Directions for this task:
A verbatim restatement of the data, free of pictures, is what you should output.

(Dataset items)
== Segment start ==

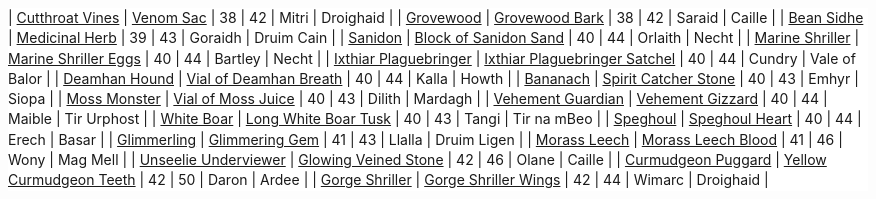 | [Cutthroat Vines](https://camelot.allakhazam.com/db/search.html?cmob=4217)          | [Venom Sac](https://camelot.allakhazam.com/quests.html?cquest=668)                      | 38        | 42        | Mitri                                                             | Droighaid                                                            |
| [Grovewood](https://camelot.allakhazam.com/db/search.html?cmob=700)                 | [Grovewood Bark](https://camelot.allakhazam.com/quests.html?cquest=386)                 | 38        | 42        | Saraid                                                            | Caille                                                               |
| [Bean Sidhe](https://camelot.allakhazam.com/db/search.html?cmob=708)                | [Medicinal Herb](https://camelot.allakhazam.com/quests.html?cquest=389)                 | 39        | 43        | Goraidh                                                           | Druim Cain                                                           |
| [Sanidon](https://camelot.allakhazam.com/db/search.html?cmob=5878)                  | [Block of Sanidon Sand](https://camelot.allakhazam.com/quests.html?cquest=562)          | 40        | 44        | Orlaith                                                           | Necht                                                                |
| [Marine Shriller](https://camelot.allakhazam.com/db/search.html?cmob=4661)          | [Marine Shriller Eggs](https://camelot.allakhazam.com/quests.html?cquest=677)           | 40        | 44        | Bartley                                                           | Necht                                                                |
| [Ixthiar Plaguebringer](https://camelot.allakhazam.com/db/search.html?cmob=5514)    | [Ixthiar Plaguebringer Satchel](https://camelot.allakhazam.com/quests.html?cquest=553)  | 40        | 44        | Cundry                                                            | Vale of Balor                                                        |
| [Deamhan Hound](https://camelot.allakhazam.com/db/search.html?cmob=518)             | [Vial of Deamhan Breath](https://camelot.allakhazam.com/quests.html?cquest=432)         | 40        | 44        | Kalla                                                             | Howth                                                                |
| [Bananach](https://camelot.allakhazam.com/db/search.html?cmob=705)                  | [Spirit Catcher Stone](https://camelot.allakhazam.com/quests.html?cquest=434)           | 40        | 43        | Emhyr                                                             | Siopa                                                                |
| [Moss Monster](https://camelot.allakhazam.com/db/search.html?cmob=533)              | [Vial of Moss Juice](https://camelot.allakhazam.com/quests.html?cquest=718)             | 40        | 43        | Dilith                                                            | Mardagh                                                              |
| [Vehement Guardian](https://camelot.allakhazam.com/db/search.html?cmob=2689)        | [Vehement Gizzard](https://camelot.allakhazam.com/quests.html?cquest=525)               | 40        | 44        | Maible                                                            | Tir Urphost                                                          |
| [White Boar](https://camelot.allakhazam.com/db/search.html?cmob=510)                | [Long White Boar Tusk](https://camelot.allakhazam.com/quests.html?cquest=490)           | 40        | 43        | Tangi                                                             | Tir na mBeo                                                          |
| [Speghoul](https://camelot.allakhazam.com/db/search.html?cmob=742)                  | [Speghoul Heart](https://camelot.allakhazam.com/quests.html?cquest=513)                 | 40        | 44        | Erech                                                             | Basar                                                                |
| [Glimmerling](https://camelot.allakhazam.com/db/search.html?cmob=2685)              | [Glimmering Gem](https://camelot.allakhazam.com/quests.html?cquest=383)                 | 41        | 43        | Llalla                                                            | Druim Ligen                                                          |
| [Morass Leech](https://camelot.allakhazam.com/db/search.html?cmob=492)              | [Morass Leech Blood](https://camelot.allakhazam.com/quests.html?cquest=491)             | 41        | 46        | Wony                                                              | Mag Mell                                                             |
| [Unseelie Underviewer](https://camelot.allakhazam.com/db/search.html?cmob=622)      | [Glowing Veined Stone](https://camelot.allakhazam.com/quests.html?cquest=523)           | 42        | 46        | Olane                                                             | Caille                                                               |
| [Curmudgeon Puggard](https://camelot.allakhazam.com/db/search.html?cmob=570)        | [Yellow Curmudgeon Teeth](https://camelot.allakhazam.com/quests.html?cquest=492)        | 42        | 50        | Daron                                                             | Ardee                                                                |
| [Gorge Shriller](https://camelot.allakhazam.com/db/search.html?cmob=5507)           | [Gorge Shriller Wings](https://camelot.allakhazam.com/quests.html?cquest=669)           | 42        | 44        | Wimarc                                                            | Droighaid                                                            |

== Segment end ==

Output for this task:
 | [Cutthroat Vines](https://camelot.allakhazam.com/db/search.html?cmob=4217)          | [Venom Sac](https://camelot.allakhazam.com/quests.html?cquest=668)                      | 38        | 42        | Mitri                                                             | Droighaid                                                            |
| [Grovewood](https://camelot.allakhazam.com/db/search.html?cmob=700)                 | [Grovewood Bark](https://camelot.allakhazam.com/quests.html?cquest=386)                 | 38        | 42        | Saraid                                                            | Caille                                                               |
| [Bean Sidhe](https://camelot.allakhazam.com/db/search.html?cmob=708)                | [Medicinal Herb](https://camelot.allakhazam.com/quests.html?cquest=389)                 | 39        | 43        | Goraidh                                                           | Druim Cain                                                           |
| [Sanidon](https://camelot.allakhazam.com/db/search.html?cmob=5878)                  | [Block of Sanidon Sand](https://camelot.allakhazam.com/quests.html?cquest=562)          | 40        | 44        | Orlaith                                                           | Necht                                                                |
| [Marine Shriller](https://camelot.allakhazam.com/db/search.html?cmob=4661)          | [Marine Shriller Eggs](https://camelot.allakhazam.com/quests.html?cquest=677)           | 40        | 44        | Bartley                                                           | Necht                                                                |
| [Ixthiar Plaguebringer](https://camelot.allakhazam.com/db/search.html?cmob=5514)    | [Ixthiar Plaguebringer Satchel](https://camelot.allakhazam.com/quests.html?cquest=553)  | 40        | 44        | Cundry                                                            | Vale of Balor                                                        |
| [Deamhan Hound](https://camelot.allakhazam.com/db/search.html?cmob=518)             | [Vial of Deamhan Breath](https://camelot.allakhazam.com/quests.html?cquest=432)         | 40        | 44        | Kalla                                                             | Howth                                                                |
| [Bananach](https://camelot.allakhazam.com/db/search.html?cmob=705)                  | [Spirit Catcher Stone](https://camelot.allakhazam.com/quests.html?cquest=434)           | 40        | 43        | Emhyr                                                             | Siopa                                                                |
| [Moss Monster](https://camelot.allakhazam.com/db/search.html?cmob=533)              | [Vial of Moss Juice](https://camelot.allakhazam.com/quests.html?cquest=718)             | 40        | 43        | Dilith                                                            | Mardagh                                                              |
| [Vehement Guardian](https://camelot.allakhazam.com/db/search.html?cmob=2689)        | [Vehement Gizzard](https://camelot.allakhazam.com/quests.html?cquest=525)               | 40        | 44        | Maible                                                            | Tir Urphost                                                          |
| [White Boar](https://camelot.allakhazam.com/db/search.html?cmob=510)                | [Long White Boar Tusk](https://camelot.allakhazam.com/quests.html?cquest=490)           | 40        | 43        | Tangi                                                             | Tir na mBeo                                                          |
| [Speghoul](https://camelot.allakhazam.com/db/search.html?cmob=742)                  | [Speghoul Heart](https://camelot.allakhazam.com/quests.html?cquest=513)                 | 40        | 44        | Erech                                                             | Basar                                                                |
| [Glimmerling](https://camelot.allakhazam.com/db/search.html?cmob=2685)              | [Glimmering Gem](https://camelot.allakhazam.com/quests.html?cquest=383)                 | 41        | 43        | Llalla                                                            | Druim Ligen                                                          |
| [Morass Leech](https://camelot.allakhazam.com/db/search.html?cmob=492)              | [Morass Leech Blood](https://camelot.allakhazam.com/quests.html?cquest=491)             | 41        | 46        | Wony                                                              | Mag Mell                                                             |
| [Unseelie Underviewer](https://camelot.allakhazam.com/db/search.html?cmob=622)      | [Glowing Veined Stone](https://camelot.allakhazam.com/quests.html?cquest=523)           | 42        | 46        | Olane                                                             | Caille                                                               |
| [Curmudgeon Puggard](https://camelot.allakhazam.com/db/search.html?cmob=570)        | [Yellow Curmudgeon Teeth](https://camelot.allakhazam.com/quests.html?cquest=492)        | 42        | 50        | Daron                                                             | Ardee                                                                |
| [Gorge Shriller](https://camelot.allakhazam.com/db/search.html?cmob=5507)           | [Gorge Shriller Wings](https://camelot.allakhazam.com/quests.html?cquest=669)           | 42        | 44        | Wimarc                                                            | Droighaid                                                            |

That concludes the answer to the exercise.